Collected data
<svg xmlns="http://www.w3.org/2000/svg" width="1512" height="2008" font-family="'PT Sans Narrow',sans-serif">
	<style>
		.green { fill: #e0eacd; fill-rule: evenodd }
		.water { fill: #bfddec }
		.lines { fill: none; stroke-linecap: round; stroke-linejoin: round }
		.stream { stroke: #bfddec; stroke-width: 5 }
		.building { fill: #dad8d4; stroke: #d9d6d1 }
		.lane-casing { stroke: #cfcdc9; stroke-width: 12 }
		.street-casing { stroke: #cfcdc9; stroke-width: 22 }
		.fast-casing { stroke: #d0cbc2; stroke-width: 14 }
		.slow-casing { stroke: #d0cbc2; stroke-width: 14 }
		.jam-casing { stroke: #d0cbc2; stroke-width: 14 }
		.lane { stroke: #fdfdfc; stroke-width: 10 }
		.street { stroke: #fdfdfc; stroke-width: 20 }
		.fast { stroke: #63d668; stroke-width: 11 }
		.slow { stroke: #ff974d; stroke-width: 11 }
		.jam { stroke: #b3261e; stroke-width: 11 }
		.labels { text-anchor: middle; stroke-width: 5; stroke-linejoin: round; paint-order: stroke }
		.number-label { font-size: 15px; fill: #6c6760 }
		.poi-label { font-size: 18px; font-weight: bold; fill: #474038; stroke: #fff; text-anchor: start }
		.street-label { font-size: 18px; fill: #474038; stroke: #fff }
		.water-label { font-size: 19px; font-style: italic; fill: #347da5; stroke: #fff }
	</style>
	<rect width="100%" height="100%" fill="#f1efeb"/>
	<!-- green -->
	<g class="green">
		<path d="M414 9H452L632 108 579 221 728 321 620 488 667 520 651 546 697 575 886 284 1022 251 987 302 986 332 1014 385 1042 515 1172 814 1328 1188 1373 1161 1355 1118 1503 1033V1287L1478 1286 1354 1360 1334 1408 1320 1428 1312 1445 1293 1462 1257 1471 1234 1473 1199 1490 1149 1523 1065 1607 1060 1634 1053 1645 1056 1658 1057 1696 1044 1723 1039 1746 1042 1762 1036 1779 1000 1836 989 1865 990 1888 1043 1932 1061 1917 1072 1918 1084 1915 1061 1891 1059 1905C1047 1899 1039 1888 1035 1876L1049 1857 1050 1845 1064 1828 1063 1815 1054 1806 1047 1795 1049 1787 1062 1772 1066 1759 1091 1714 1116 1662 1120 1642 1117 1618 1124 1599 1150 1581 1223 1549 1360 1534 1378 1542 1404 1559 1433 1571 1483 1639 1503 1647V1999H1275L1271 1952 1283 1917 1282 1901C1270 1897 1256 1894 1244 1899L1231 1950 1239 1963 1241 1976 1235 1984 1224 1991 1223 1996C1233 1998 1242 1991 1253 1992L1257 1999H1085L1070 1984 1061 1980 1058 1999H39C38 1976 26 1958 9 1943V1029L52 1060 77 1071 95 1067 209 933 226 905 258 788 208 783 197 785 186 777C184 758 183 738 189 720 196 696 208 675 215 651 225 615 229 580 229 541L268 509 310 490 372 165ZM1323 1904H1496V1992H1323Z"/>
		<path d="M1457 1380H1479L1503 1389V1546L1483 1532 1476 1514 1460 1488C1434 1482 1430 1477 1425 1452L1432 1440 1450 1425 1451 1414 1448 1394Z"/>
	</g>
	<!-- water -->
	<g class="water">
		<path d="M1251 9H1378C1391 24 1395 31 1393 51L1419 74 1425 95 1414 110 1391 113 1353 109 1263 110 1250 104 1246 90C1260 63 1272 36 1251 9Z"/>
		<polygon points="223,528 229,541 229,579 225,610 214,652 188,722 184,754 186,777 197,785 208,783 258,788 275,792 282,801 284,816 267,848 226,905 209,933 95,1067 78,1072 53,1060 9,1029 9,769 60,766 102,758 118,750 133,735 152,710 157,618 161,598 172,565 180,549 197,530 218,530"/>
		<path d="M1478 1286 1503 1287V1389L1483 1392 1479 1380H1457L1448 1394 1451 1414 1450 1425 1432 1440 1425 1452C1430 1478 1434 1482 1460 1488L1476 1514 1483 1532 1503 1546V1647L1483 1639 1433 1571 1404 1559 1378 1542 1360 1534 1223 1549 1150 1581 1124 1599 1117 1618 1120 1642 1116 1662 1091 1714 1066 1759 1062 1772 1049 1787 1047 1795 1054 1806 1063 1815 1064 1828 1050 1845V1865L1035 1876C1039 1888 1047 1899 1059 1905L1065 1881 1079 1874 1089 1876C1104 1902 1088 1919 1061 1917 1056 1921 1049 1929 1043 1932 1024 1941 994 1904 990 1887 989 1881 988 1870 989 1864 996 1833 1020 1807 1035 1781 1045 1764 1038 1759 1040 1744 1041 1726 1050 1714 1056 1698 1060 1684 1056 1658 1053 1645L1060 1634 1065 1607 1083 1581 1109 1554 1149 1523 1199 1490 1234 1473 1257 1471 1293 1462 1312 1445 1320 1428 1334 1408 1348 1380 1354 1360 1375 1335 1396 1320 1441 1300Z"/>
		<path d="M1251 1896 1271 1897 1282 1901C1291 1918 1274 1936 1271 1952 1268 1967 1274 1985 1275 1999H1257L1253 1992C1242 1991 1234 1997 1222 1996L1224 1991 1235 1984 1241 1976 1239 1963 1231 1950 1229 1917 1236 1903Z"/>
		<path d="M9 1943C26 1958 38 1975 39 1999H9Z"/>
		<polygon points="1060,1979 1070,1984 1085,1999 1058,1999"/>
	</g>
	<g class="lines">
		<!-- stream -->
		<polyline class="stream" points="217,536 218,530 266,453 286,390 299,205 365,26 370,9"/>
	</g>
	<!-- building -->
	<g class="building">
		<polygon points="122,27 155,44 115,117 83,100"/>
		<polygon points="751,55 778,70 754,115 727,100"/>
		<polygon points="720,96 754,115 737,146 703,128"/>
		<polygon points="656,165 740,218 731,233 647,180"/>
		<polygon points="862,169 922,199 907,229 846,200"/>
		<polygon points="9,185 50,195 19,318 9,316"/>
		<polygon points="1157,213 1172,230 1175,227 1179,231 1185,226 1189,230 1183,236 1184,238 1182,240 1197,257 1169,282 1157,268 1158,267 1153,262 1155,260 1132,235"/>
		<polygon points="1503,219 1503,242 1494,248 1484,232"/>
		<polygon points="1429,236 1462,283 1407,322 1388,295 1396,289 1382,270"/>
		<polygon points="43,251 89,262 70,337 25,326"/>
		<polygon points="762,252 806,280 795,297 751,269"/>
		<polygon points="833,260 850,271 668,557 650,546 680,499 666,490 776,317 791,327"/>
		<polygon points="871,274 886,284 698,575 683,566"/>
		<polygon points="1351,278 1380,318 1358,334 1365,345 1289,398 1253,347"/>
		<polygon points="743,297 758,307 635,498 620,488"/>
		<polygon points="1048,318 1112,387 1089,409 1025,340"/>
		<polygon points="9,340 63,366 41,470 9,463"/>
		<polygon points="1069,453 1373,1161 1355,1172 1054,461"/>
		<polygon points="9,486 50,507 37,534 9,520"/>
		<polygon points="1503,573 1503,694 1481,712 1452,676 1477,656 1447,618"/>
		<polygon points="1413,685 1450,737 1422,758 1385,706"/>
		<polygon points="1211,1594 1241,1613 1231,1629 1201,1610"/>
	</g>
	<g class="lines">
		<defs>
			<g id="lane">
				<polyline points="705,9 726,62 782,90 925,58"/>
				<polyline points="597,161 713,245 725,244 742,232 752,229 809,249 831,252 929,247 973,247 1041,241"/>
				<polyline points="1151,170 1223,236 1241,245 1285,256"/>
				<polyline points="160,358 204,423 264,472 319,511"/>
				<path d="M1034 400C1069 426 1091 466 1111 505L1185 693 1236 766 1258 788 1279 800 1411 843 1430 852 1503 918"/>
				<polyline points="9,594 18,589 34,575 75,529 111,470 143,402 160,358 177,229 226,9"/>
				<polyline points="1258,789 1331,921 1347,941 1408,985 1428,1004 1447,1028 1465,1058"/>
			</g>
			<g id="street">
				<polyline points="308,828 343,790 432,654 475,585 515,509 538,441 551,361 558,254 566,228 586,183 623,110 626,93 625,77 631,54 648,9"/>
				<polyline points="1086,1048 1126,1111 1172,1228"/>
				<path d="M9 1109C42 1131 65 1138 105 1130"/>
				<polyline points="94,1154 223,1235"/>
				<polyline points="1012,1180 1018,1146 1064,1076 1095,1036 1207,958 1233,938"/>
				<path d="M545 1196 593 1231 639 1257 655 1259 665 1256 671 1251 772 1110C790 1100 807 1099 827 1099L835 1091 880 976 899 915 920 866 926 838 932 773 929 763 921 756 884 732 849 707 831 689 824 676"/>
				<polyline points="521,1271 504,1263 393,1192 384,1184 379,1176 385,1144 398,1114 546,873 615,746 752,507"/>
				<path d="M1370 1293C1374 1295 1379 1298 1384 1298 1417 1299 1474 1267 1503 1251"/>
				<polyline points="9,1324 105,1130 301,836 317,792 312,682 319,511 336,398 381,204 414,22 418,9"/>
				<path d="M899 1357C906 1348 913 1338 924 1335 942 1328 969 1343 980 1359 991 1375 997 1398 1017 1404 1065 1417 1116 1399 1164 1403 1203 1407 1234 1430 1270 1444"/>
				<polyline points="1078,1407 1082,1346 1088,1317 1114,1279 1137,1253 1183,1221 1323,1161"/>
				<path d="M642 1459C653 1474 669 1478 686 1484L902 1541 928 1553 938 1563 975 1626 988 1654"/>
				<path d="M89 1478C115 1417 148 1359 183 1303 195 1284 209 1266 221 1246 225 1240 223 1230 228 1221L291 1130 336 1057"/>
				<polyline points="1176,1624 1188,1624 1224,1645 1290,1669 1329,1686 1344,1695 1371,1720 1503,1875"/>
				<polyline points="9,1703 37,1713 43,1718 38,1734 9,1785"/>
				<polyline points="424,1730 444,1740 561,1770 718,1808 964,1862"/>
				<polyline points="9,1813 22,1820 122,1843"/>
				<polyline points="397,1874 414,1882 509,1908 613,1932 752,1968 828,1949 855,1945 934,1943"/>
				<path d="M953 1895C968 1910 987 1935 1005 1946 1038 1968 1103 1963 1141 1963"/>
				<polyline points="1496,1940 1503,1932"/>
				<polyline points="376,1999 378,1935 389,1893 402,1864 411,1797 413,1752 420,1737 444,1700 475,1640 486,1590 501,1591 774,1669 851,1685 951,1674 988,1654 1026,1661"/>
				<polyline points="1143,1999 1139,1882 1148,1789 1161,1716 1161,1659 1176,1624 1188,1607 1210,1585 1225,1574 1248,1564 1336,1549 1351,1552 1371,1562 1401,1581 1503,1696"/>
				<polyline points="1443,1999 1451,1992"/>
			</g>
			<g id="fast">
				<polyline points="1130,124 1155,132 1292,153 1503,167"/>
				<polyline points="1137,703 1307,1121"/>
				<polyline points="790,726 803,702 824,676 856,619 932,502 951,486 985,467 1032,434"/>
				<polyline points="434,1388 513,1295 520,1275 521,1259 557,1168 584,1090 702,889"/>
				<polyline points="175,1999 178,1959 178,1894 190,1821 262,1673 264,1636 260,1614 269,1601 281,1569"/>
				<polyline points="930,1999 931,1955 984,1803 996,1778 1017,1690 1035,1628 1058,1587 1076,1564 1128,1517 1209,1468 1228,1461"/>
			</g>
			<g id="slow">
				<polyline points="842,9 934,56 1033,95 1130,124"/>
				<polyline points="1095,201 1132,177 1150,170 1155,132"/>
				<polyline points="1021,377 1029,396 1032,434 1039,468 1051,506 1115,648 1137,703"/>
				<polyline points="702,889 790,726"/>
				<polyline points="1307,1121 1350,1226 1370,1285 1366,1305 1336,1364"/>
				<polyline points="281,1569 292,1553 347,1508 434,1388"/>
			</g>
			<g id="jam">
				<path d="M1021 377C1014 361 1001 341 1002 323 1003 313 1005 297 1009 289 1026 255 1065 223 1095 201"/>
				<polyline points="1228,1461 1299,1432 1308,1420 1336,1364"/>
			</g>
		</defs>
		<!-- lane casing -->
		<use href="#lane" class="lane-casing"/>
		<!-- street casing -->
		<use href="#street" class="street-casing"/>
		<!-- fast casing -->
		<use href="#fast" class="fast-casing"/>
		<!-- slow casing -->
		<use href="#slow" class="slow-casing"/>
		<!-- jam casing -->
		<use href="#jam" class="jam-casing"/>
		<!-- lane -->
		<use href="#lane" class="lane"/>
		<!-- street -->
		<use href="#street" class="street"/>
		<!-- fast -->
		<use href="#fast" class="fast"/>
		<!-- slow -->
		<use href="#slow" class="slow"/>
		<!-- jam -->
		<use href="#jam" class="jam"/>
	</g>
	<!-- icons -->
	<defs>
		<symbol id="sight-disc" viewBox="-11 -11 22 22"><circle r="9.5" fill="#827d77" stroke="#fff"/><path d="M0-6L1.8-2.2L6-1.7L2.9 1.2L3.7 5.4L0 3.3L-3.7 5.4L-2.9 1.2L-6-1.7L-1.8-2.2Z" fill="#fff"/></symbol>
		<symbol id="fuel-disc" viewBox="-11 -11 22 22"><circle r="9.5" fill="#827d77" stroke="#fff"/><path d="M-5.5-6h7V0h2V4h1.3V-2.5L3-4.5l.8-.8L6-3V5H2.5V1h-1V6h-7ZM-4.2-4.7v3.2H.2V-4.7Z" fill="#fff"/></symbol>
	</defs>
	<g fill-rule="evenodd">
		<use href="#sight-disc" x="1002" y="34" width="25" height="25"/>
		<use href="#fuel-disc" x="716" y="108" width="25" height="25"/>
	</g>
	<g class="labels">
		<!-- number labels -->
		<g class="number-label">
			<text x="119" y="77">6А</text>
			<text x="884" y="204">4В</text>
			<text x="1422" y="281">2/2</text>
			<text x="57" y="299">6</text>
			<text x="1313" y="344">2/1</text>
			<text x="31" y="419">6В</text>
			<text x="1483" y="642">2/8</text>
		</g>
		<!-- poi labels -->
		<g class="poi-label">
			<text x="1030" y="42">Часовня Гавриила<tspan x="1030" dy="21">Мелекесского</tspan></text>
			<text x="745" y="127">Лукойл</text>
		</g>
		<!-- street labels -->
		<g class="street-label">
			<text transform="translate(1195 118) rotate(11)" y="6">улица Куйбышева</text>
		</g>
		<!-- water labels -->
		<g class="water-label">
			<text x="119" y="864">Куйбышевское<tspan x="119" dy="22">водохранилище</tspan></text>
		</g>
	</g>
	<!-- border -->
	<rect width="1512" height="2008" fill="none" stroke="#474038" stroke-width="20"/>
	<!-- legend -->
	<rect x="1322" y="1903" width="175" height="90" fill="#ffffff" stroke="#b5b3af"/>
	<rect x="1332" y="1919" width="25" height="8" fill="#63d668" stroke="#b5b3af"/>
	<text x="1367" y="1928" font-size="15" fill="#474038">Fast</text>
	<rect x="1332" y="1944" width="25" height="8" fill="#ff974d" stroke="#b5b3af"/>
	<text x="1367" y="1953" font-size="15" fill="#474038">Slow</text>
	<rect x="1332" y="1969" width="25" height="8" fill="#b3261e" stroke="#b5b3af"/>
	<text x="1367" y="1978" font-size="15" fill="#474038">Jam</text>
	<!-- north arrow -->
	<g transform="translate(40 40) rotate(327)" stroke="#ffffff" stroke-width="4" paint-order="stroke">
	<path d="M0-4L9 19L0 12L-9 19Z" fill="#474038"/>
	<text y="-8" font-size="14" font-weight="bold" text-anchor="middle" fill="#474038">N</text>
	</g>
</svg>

### PROBLEM TO SOLVE
Search the data above for the string "ffffff" and copy each line that has it.

### WRITTEN REPLY
	<rect x="1322" y="1903" width="175" height="90" fill="#ffffff" stroke="#b5b3af"/>
	<g transform="translate(40 40) rotate(327)" stroke="#ffffff" stroke-width="4" paint-order="stroke">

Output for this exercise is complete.